STORED DATA section start

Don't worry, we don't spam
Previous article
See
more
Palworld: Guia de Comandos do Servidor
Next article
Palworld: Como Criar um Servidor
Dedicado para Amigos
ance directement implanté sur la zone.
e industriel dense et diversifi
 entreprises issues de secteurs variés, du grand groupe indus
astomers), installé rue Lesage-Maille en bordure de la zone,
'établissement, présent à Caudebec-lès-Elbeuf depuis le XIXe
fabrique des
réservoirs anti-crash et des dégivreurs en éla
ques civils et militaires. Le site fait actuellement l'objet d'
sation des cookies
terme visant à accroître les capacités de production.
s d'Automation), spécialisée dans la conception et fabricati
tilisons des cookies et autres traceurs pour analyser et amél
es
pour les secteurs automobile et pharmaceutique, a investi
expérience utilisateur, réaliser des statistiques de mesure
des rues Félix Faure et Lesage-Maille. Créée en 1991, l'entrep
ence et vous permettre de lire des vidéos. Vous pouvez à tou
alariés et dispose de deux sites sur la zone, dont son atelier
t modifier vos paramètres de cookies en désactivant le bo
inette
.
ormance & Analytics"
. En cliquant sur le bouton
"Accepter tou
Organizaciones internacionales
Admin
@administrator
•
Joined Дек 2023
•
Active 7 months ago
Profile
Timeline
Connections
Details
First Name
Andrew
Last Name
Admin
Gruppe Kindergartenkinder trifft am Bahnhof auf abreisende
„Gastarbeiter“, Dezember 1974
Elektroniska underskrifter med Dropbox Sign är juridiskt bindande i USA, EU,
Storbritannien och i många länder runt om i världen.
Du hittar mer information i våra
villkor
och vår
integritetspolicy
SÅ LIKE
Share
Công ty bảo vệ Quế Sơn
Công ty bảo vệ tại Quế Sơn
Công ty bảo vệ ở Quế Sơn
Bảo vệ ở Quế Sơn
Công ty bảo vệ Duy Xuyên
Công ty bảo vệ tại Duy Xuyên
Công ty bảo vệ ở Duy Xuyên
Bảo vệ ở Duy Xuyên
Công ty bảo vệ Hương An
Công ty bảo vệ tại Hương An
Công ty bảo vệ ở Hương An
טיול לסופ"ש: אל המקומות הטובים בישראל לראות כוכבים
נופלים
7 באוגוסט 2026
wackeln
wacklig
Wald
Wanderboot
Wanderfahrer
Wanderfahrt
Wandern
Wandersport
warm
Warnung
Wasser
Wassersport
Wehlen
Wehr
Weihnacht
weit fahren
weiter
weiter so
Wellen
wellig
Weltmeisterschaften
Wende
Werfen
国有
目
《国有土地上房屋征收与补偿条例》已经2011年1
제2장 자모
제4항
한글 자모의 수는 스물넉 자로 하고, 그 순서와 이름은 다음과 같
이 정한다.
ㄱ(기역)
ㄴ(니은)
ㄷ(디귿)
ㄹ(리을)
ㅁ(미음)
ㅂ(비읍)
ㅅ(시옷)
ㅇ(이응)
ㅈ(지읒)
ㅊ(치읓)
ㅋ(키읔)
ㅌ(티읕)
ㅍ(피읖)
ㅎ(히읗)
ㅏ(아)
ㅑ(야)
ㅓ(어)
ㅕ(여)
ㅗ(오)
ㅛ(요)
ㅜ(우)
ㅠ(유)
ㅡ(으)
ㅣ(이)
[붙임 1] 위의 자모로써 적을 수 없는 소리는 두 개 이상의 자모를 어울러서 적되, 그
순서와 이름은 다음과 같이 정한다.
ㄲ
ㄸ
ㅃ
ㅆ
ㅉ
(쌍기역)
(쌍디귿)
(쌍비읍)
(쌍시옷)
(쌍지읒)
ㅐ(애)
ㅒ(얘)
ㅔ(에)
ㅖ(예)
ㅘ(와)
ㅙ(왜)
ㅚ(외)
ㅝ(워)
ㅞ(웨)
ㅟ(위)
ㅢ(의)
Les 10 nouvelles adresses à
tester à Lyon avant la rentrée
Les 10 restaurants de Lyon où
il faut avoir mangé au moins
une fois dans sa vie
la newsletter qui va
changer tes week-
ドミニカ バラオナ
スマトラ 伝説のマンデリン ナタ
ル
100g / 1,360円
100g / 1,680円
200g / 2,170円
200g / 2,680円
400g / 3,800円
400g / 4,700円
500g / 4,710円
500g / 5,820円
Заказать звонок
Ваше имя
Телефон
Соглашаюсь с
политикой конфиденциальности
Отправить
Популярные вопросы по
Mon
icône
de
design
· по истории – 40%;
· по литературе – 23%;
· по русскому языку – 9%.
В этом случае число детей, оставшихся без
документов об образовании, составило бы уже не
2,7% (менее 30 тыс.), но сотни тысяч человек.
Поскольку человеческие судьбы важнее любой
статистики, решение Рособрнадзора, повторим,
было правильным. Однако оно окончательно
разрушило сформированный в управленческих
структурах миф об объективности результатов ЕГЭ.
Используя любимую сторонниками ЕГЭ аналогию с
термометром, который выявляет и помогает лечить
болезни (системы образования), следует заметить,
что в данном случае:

STORED DATA section end

→ EXERCISE DETAILS
The first line of the records and every line down to the line with "Gruppe Kindergartenkinder trifft" must be quoted exactly; leave out all else.

→ RESPONSE TO THE EXERCISE
Don't worry, we don't spam
Previous article
See
more
Palworld: Guia de Comandos do Servidor
Next article
Palworld: Como Criar um Servidor
Dedicado para Amigos
ance directement implanté sur la zone.
e industriel dense et diversifi
 entreprises issues de secteurs variés, du grand groupe indus
astomers), installé rue Lesage-Maille en bordure de la zone,
'établissement, présent à Caudebec-lès-Elbeuf depuis le XIXe
fabrique des
réservoirs anti-crash et des dégivreurs en éla
ques civils et militaires. Le site fait actuellement l'objet d'
sation des cookies
terme visant à accroître les capacités de production.
s d'Automation), spécialisée dans la conception et fabricati
tilisons des cookies et autres traceurs pour analyser et amél
es
pour les secteurs automobile et pharmaceutique, a investi
expérience utilisateur, réaliser des statistiques de mesure
des rues Félix Faure et Lesage-Maille. Créée en 1991, l'entrep
ence et vous permettre de lire des vidéos. Vous pouvez à tou
alariés et dispose de deux sites sur la zone, dont son atelier
t modifier vos paramètres de cookies en désactivant le bo
inette
.
ormance & Analytics"
. En cliquant sur le bouton
"Accepter tou
Organizaciones internacionales
Admin
@administrator
•
Joined Дек 2023
•
Active 7 months ago
Profile
Timeline
Connections
Details
First Name
Andrew
Last Name
Admin
Gruppe Kindergartenkinder trifft am Bahnhof auf abreisende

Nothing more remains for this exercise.